The majority come from households that can no longer care for them. Either a caregiver has died or they’re moving out of state, and they can’t take [the tortoises] out of state. Some of the tortoises have been in the same home for 40 or 50 years.

The other ones I’ve had turned in to me were living where [companies] were putting in solar fields. The ground under a solar field gets so hot that the tortoises can’t stay there. So the electric company, or whoever’s putting in the solar field, will rescue them and turn them in.

What are some of your other duties as adoption chair?

I did get a call from one gentleman who was trying to figure out why and how his tortoise died. We went through all the things as I’m trying to diagnose her on the telephone.

Finally, I thought to ask, “How old is she?” He said, “I don’t know exactly, but we’ve had her for over 140 years.” His grandfather found her out in the desert when she was the size of his hand.

So we figured that she was probably five or 10 years old when his grandfather found her—which, by the way, is against the law now; you can’t pick up a wild tortoise. We figured she died of old age.

List of tasks |
[1] In the tortoise passage, how long had the gentleman's family had the tortoise that died?
[2] Retype the tortoise passage word for word, beginning at the words "So we figured" and stopping after the words "of old age.".

Data section |

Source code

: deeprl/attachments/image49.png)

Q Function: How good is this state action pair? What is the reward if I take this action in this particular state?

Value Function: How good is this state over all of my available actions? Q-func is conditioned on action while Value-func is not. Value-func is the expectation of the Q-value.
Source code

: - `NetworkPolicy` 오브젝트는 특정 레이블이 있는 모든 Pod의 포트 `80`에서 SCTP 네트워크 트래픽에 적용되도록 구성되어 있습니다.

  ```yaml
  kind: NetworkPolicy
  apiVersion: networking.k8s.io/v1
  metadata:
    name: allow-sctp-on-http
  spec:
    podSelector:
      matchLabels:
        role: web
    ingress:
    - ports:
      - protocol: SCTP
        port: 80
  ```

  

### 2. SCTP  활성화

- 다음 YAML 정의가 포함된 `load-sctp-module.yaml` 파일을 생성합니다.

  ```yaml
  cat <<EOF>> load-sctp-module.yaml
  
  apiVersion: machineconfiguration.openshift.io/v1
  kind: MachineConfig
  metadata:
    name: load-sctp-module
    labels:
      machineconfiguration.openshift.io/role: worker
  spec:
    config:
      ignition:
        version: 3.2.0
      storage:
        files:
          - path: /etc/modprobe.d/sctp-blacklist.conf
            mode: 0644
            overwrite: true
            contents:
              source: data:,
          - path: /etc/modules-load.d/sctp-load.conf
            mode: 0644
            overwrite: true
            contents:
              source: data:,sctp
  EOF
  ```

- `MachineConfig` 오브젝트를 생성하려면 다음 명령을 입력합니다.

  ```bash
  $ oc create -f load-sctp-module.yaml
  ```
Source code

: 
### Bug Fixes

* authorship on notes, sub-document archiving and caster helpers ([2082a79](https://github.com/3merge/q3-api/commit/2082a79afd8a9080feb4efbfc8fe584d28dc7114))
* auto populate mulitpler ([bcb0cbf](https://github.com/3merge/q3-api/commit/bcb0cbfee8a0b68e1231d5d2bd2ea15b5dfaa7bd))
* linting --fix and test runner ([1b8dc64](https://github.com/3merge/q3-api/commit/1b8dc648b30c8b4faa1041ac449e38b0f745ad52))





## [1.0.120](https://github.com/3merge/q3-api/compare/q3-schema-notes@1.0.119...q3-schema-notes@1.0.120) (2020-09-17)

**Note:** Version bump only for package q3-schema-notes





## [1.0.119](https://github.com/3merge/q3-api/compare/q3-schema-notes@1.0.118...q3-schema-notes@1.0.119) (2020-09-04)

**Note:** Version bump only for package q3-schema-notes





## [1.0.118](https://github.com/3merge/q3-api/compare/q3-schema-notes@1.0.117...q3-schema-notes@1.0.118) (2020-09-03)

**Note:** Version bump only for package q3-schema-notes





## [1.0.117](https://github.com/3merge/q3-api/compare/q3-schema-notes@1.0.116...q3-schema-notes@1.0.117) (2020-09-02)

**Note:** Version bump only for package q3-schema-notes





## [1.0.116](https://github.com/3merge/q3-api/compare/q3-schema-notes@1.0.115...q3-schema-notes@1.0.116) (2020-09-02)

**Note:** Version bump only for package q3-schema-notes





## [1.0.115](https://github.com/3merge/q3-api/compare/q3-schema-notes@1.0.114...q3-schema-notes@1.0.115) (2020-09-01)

List of answers |
[1] Over 140 years.

[2]
So we figured that she was probably five or 10 years old when his grandfather found her—which, by the way, is against the law now; you can’t pick up a wild tortoise. We figured she died of old age.